He stated in a report, “The ongoing memory headwinds within the industry seem likely to negatively impact overall smartphone shipments (which could see double-digit declines this year),” as higher component costs force suppliers to either raise prices, reduce specifications, or accept margin pressures.

Rasgon also believes that Wall Street’s expectations remain overly optimistic. Although Qualcomm issued guidance earlier this year that was already lowered, he thinks “the numbers (which we already considered somewhat high) now look much too high,” noting that weak smartphone sales and declining revenue related to Apple are expected to continue into the end of the year, posing further downside risks.

Apple’s transition remains a key concern. The analyst said that the expected decline in Apple modem shipments has not been fully reflected in market expectations, and this shift is likely to accelerate before year-end.

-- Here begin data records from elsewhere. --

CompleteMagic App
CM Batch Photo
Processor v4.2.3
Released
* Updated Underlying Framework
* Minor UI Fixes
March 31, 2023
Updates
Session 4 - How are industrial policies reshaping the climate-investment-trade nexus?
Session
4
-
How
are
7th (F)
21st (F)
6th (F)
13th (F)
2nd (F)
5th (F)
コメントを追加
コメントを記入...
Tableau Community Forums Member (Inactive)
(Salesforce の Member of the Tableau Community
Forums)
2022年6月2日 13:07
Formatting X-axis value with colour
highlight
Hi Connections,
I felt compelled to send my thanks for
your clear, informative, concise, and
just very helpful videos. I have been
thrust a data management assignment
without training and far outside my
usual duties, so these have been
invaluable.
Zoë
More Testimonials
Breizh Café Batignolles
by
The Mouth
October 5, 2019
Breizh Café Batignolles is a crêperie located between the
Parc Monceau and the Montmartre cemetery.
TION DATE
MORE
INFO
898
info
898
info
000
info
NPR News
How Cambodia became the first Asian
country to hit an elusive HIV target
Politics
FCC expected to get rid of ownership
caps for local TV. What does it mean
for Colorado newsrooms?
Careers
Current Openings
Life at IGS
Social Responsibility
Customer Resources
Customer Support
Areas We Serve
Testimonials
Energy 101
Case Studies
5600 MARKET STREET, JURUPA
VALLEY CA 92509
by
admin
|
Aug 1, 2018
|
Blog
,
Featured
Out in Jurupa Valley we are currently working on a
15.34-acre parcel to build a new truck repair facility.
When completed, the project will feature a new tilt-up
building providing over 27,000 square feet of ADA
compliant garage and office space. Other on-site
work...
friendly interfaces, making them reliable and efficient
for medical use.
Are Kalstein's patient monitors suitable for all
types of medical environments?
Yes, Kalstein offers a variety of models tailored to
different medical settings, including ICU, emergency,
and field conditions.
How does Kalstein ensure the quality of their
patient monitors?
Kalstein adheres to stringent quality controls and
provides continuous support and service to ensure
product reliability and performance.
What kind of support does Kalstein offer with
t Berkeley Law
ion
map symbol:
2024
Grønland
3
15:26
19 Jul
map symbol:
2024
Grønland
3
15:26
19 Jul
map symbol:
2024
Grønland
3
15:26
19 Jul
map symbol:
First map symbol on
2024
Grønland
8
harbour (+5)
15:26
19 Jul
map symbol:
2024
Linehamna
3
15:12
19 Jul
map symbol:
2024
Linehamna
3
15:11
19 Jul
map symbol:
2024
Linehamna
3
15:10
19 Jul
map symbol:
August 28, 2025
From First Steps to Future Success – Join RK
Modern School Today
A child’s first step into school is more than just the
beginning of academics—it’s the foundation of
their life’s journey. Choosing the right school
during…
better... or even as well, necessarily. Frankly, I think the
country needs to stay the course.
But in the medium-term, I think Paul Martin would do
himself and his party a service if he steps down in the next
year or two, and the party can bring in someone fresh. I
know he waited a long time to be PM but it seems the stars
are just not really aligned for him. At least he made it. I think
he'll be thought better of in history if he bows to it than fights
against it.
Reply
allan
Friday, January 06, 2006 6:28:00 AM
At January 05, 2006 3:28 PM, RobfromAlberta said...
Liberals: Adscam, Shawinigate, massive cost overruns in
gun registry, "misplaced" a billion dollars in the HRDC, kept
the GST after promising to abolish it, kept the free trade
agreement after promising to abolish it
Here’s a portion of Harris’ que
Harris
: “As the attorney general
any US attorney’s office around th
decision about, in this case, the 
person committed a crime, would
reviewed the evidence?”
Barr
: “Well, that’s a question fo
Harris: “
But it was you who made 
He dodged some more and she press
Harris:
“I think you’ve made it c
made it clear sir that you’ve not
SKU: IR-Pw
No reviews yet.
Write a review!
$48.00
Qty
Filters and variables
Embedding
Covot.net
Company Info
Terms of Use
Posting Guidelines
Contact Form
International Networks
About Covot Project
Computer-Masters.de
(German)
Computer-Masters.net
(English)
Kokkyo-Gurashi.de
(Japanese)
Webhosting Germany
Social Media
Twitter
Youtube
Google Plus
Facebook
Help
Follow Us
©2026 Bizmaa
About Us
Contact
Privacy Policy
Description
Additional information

He warned that Apple’s share of Qualcomm’s modem business could drop sharply from around 80% to about 20%, creating significant revenue headwinds, and that market consensus still underestimates this impact.

Rasgon also pointed out that licensing revenue related to Apple contributes about $1.50 per share, with current agreements expiring in April 2027. While he expects Qualcomm to ultimately win any disputes, he cautioned that the process could be volatile and weigh on market sentiment, as past cases have shown.

Meanwhile, potential positive catalysts are seen as insufficient to offset broader pressures. Qualcomm announced a $20 billion buyback plan and may hold an event focused on data centers, but Rasgon said these are unlikely to change market sentiment, especially given stronger opportunities in other areas of the semiconductor industry.

“We feel a bit disappointed in this company; they seem to be doing everything right, but are currently living in a tough environment,” he wrote.

Rasgon added, “We suspect things will get worse before they get better, and although our numbers still show the stock as extremely cheap, when investors can buy a true AI winner at less than 15 times earnings, that no longer acts as a support.”

“If we see signs of improvement in this environment, we will be happy to revisit.”